Task objective: When a line in the entries below contains the word "Left", copy that line.

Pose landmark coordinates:
-*-*-
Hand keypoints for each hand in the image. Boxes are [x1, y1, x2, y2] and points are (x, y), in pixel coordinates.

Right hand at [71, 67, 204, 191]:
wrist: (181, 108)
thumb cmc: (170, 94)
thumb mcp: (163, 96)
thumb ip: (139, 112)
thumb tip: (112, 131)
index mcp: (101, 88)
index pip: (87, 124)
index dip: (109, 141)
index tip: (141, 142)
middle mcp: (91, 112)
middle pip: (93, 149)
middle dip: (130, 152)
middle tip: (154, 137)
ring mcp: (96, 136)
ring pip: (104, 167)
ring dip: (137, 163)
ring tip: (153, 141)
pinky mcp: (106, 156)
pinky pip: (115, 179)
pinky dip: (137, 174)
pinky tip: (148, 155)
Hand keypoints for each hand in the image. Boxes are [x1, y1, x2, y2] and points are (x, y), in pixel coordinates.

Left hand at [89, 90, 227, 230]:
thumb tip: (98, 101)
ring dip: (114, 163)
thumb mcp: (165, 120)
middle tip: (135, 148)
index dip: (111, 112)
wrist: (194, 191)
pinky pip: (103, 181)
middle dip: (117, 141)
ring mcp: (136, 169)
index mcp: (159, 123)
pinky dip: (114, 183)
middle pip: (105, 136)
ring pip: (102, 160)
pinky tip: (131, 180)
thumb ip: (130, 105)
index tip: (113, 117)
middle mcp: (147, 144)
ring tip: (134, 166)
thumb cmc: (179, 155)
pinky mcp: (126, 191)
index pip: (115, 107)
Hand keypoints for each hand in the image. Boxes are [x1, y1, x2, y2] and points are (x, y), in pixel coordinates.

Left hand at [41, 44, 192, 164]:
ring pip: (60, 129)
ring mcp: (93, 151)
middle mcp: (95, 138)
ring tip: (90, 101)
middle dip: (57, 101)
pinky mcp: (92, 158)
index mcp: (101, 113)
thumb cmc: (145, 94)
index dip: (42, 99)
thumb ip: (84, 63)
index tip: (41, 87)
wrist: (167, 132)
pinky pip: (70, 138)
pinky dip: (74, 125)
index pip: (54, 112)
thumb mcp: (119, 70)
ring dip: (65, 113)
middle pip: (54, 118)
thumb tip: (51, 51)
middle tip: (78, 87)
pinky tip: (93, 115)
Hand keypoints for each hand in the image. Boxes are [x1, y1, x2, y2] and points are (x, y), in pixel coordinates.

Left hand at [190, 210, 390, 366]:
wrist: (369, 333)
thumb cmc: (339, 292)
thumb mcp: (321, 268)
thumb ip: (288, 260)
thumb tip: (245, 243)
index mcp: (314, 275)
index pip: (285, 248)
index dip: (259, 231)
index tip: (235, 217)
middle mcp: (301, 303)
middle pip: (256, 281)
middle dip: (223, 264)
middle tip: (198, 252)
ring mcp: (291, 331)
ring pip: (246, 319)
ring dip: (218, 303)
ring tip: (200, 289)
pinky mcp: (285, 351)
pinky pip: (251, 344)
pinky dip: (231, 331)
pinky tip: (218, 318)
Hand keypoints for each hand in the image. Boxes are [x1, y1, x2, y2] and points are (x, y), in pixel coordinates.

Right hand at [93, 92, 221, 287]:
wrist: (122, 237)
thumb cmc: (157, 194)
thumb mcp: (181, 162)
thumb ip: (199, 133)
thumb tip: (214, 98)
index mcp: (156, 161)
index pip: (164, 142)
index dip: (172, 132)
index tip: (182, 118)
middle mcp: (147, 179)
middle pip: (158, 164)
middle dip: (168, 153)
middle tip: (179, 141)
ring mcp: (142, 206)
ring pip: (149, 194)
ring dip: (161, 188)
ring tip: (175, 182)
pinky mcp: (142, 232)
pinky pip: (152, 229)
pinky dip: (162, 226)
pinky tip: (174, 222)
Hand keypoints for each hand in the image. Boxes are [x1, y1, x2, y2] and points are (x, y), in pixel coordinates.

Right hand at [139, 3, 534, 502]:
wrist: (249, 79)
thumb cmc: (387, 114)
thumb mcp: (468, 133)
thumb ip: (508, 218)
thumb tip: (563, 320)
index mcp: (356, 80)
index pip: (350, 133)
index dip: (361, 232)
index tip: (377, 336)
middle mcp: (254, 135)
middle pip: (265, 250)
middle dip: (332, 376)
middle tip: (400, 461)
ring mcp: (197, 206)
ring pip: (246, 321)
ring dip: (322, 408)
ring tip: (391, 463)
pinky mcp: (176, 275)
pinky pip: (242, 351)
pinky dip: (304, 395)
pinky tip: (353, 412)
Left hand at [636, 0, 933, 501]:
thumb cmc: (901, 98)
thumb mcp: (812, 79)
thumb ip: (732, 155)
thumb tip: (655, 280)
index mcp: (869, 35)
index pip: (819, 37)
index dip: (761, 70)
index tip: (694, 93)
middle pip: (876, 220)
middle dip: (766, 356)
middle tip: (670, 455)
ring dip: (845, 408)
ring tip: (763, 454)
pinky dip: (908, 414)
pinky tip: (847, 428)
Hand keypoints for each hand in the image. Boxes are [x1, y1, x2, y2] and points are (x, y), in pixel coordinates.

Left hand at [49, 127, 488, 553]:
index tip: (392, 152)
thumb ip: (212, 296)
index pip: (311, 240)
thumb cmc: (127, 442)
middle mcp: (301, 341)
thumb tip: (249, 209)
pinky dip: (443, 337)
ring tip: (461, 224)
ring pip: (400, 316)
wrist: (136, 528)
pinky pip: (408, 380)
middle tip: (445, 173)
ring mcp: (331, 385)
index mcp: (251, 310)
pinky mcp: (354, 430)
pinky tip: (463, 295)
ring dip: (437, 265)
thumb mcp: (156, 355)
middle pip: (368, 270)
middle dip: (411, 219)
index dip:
-*-*-
Expected output:
Left hand at [89, 90, 227, 230]:
Left hand at [41, 44, 192, 164]:
Left hand at [190, 210, 390, 366]:
Left hand at [636, 0, 933, 501]:
Left hand at [49, 127, 488, 553]:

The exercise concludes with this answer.